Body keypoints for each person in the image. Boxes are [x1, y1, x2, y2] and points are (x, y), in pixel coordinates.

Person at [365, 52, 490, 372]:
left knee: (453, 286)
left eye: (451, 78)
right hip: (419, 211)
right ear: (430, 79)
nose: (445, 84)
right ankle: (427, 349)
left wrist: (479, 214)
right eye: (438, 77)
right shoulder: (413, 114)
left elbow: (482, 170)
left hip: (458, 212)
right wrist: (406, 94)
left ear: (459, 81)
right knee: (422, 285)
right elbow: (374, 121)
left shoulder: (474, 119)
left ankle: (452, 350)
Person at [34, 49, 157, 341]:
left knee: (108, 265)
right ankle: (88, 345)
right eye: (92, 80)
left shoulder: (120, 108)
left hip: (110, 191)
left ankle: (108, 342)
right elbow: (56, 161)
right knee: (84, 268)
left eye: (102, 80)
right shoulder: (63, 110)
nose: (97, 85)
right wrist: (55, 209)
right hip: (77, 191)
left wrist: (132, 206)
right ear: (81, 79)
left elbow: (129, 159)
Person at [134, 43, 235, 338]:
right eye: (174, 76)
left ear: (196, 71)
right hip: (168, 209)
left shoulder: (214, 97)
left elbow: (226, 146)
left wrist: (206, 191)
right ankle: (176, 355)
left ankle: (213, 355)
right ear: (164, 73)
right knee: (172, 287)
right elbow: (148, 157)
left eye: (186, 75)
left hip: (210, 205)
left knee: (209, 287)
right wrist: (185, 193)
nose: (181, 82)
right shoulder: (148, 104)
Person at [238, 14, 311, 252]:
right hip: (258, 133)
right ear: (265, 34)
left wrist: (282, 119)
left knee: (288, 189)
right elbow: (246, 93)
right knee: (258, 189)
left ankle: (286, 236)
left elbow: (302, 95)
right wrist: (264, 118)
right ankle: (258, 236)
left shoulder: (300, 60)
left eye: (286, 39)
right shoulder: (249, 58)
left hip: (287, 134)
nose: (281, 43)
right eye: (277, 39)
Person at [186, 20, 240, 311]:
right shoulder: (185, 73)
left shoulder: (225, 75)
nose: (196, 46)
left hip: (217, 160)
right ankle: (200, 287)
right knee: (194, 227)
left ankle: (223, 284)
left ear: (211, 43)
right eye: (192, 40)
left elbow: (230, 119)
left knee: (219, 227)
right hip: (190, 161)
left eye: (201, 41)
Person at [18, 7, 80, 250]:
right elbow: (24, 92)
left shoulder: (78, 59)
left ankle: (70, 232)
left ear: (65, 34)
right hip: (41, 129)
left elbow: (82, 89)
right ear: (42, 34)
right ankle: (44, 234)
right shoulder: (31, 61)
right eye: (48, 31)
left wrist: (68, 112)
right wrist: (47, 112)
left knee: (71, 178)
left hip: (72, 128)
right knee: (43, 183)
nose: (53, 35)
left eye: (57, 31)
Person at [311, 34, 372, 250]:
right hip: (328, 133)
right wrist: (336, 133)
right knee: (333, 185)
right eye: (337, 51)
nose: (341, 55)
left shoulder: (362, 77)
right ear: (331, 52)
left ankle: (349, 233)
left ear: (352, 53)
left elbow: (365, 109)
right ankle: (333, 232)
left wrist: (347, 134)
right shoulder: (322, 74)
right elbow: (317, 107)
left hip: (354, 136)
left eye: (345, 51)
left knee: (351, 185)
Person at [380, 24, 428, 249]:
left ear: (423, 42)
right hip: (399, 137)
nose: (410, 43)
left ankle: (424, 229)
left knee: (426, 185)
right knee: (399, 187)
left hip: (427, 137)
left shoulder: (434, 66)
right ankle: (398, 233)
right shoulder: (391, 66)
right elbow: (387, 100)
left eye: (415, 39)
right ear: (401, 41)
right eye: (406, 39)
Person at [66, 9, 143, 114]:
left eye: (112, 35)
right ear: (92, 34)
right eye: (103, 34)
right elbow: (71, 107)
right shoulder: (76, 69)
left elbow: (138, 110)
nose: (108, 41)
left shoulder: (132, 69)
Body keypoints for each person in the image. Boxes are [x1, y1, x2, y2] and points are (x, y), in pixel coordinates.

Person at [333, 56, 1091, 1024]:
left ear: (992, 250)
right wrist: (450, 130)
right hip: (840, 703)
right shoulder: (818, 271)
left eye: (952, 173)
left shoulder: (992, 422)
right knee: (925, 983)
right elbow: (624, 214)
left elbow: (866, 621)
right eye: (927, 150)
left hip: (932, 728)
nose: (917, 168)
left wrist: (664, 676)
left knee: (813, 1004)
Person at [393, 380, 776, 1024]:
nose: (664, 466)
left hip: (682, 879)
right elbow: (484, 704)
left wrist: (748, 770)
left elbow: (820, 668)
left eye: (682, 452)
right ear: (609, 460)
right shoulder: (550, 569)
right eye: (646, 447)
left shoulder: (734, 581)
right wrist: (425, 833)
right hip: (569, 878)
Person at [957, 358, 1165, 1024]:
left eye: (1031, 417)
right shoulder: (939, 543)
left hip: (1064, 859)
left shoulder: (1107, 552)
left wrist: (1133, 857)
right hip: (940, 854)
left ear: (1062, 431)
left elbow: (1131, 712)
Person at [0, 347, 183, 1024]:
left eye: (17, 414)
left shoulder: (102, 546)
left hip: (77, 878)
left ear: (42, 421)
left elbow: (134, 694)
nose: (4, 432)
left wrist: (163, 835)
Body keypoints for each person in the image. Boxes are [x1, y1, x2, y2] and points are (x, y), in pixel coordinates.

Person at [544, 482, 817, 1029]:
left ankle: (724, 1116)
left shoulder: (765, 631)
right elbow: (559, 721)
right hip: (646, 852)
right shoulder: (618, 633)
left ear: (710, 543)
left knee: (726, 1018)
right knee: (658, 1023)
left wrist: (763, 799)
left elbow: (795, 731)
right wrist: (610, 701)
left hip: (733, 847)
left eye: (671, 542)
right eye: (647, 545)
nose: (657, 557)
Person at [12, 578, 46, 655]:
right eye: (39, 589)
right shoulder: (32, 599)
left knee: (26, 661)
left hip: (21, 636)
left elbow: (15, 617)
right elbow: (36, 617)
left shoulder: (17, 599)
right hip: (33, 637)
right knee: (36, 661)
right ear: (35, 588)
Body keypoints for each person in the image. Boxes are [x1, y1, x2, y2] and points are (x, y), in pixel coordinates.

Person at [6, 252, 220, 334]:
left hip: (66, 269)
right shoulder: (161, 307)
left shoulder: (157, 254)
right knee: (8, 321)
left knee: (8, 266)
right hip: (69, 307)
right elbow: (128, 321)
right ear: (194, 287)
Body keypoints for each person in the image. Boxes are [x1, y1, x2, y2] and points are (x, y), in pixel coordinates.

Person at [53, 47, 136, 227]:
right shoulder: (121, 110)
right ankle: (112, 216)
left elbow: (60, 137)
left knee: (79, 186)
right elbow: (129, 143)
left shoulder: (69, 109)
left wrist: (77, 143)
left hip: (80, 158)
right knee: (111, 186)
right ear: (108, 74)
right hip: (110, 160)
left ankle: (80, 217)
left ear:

Problem to solve: Each entry should be written out again exactly, with no word left out.

Answer to this problem:
Body keypoints for each person in the image. Boxes are [x1, y1, x2, y2] and points are (x, y), in pixel coordinates.

Person at [365, 52, 490, 372]:
left knee: (453, 286)
left eye: (451, 78)
right hip: (419, 211)
right ear: (430, 79)
nose: (445, 84)
right ankle: (427, 349)
left wrist: (479, 214)
right eye: (438, 77)
right shoulder: (413, 114)
left elbow: (482, 170)
left hip: (458, 212)
right wrist: (406, 94)
left ear: (459, 81)
right knee: (422, 285)
right elbow: (374, 121)
left shoulder: (474, 119)
left ankle: (452, 350)
Person at [34, 49, 157, 341]:
left knee: (108, 265)
right ankle: (88, 345)
right eye: (92, 80)
left shoulder: (120, 108)
left hip: (110, 191)
left ankle: (108, 342)
right elbow: (56, 161)
right knee: (84, 268)
left eye: (102, 80)
right shoulder: (63, 110)
nose: (97, 85)
right wrist: (55, 209)
right hip: (77, 191)
left wrist: (132, 206)
right ear: (81, 79)
left elbow: (129, 159)
Person at [134, 43, 235, 338]:
right eye: (174, 76)
left ear: (196, 71)
right hip: (168, 209)
left shoulder: (214, 97)
left elbow: (226, 146)
left wrist: (206, 191)
right ankle: (176, 355)
left ankle: (213, 355)
right ear: (164, 73)
right knee: (172, 287)
right elbow: (148, 157)
left eye: (186, 75)
left hip: (210, 205)
left knee: (209, 287)
right wrist: (185, 193)
nose: (181, 82)
right shoulder: (148, 104)
Person at [238, 14, 311, 252]:
right hip: (258, 133)
right ear: (265, 34)
left wrist: (282, 119)
left knee: (288, 189)
right elbow: (246, 93)
right knee: (258, 189)
left ankle: (286, 236)
left elbow: (302, 95)
right wrist: (264, 118)
right ankle: (258, 236)
left shoulder: (300, 60)
left eye: (286, 39)
right shoulder: (249, 58)
left hip: (287, 134)
nose: (281, 43)
right eye: (277, 39)
Person at [186, 20, 240, 311]:
right shoulder: (185, 73)
left shoulder: (225, 75)
nose: (196, 46)
left hip: (217, 160)
right ankle: (200, 287)
right knee: (194, 227)
left ankle: (223, 284)
left ear: (211, 43)
right eye: (192, 40)
left elbow: (230, 119)
left knee: (219, 227)
right hip: (190, 161)
left eye: (201, 41)
Person at [18, 7, 80, 250]:
right elbow: (24, 92)
left shoulder: (78, 59)
left ankle: (70, 232)
left ear: (65, 34)
right hip: (41, 129)
left elbow: (82, 89)
right ear: (42, 34)
right ankle: (44, 234)
right shoulder: (31, 61)
right eye: (48, 31)
left wrist: (68, 112)
right wrist: (47, 112)
left knee: (71, 178)
left hip: (72, 128)
right knee: (43, 183)
nose: (53, 35)
left eye: (57, 31)
Person at [311, 34, 372, 250]:
right hip: (328, 133)
right wrist: (336, 133)
right knee: (333, 185)
right eye: (337, 51)
nose: (341, 55)
left shoulder: (362, 77)
right ear: (331, 52)
left ankle: (349, 233)
left ear: (352, 53)
left elbow: (365, 109)
right ankle: (333, 232)
left wrist: (347, 134)
right shoulder: (322, 74)
right elbow: (317, 107)
left hip: (354, 136)
left eye: (345, 51)
left knee: (351, 185)
Person at [380, 24, 428, 249]:
left ear: (423, 42)
right hip: (399, 137)
nose: (410, 43)
left ankle: (424, 229)
left knee: (426, 185)
right knee: (399, 187)
left hip: (427, 137)
left shoulder: (434, 66)
right ankle: (398, 233)
right shoulder: (391, 66)
right elbow: (387, 100)
left eye: (415, 39)
right ear: (401, 41)
right eye: (406, 39)
Person at [66, 9, 143, 114]:
left eye: (112, 35)
right ear: (92, 34)
right eye: (103, 34)
right elbow: (71, 107)
right shoulder: (76, 69)
left elbow: (138, 110)
nose: (108, 41)
left shoulder: (132, 69)
Body keypoints for each person in the image. Boxes are [x1, y1, x2, y2] and points are (x, y), in pixel coordinates.

Person at [333, 56, 1091, 1024]:
left ear: (992, 250)
right wrist: (450, 130)
right hip: (840, 703)
right shoulder: (818, 271)
left eye: (952, 173)
left shoulder: (992, 422)
right knee: (925, 983)
right elbow: (624, 214)
left elbow: (866, 621)
right eye: (927, 150)
left hip: (932, 728)
nose: (917, 168)
left wrist: (664, 676)
left knee: (813, 1004)
Person at [393, 380, 776, 1024]:
nose: (664, 466)
left hip: (682, 879)
right elbow: (484, 704)
left wrist: (748, 770)
left elbow: (820, 668)
left eye: (682, 452)
right ear: (609, 460)
right shoulder: (550, 569)
right eye: (646, 447)
left shoulder: (734, 581)
right wrist: (425, 833)
right hip: (569, 878)
Person at [957, 358, 1165, 1024]:
left eye: (1031, 417)
right shoulder: (939, 543)
left hip: (1064, 859)
left shoulder: (1107, 552)
left wrist: (1133, 857)
right hip: (940, 854)
left ear: (1062, 431)
left elbow: (1131, 712)
Person at [0, 347, 183, 1024]:
left eye: (17, 414)
left shoulder: (102, 546)
left hip: (77, 878)
left ear: (42, 421)
left elbow: (134, 694)
nose: (4, 432)
left wrist: (163, 835)
Body keypoints for each person in the image. Boxes are [x1, y1, x2, y2] and points are (x, y), in pixel coordinates.

Person at [544, 482, 817, 1029]:
left ankle: (724, 1116)
left shoulder: (765, 631)
right elbow: (559, 721)
right hip: (646, 852)
right shoulder: (618, 633)
left ear: (710, 543)
left knee: (726, 1018)
right knee: (658, 1023)
left wrist: (763, 799)
left elbow: (795, 731)
right wrist: (610, 701)
left hip: (733, 847)
left eye: (671, 542)
right eye: (647, 545)
nose: (657, 557)
Person at [12, 578, 46, 655]:
right eye: (39, 589)
right shoulder: (32, 599)
left knee: (26, 661)
left hip: (21, 636)
left elbow: (15, 617)
right elbow: (36, 617)
left shoulder: (17, 599)
right hip: (33, 637)
right knee: (36, 661)
right ear: (35, 588)
Body keypoints for each person in the image. Boxes are [x1, y1, x2, y2] and points are (x, y), in pixel coordinates.

Person at [6, 252, 220, 334]:
left hip: (66, 269)
right shoulder: (161, 307)
left shoulder: (157, 254)
right knee: (8, 321)
left knee: (8, 266)
right hip: (69, 307)
right elbow: (128, 321)
right ear: (194, 287)
Body keypoints for each person in the image. Boxes are [x1, y1, x2, y2] and points are (x, y), in pixel coordinates.

Person at [53, 47, 136, 227]:
right shoulder: (121, 110)
right ankle: (112, 216)
left elbow: (60, 137)
left knee: (79, 186)
right elbow: (129, 143)
left shoulder: (69, 109)
left wrist: (77, 143)
left hip: (80, 158)
right knee: (111, 186)
right ear: (108, 74)
right hip: (110, 160)
left ankle: (80, 217)
left ear:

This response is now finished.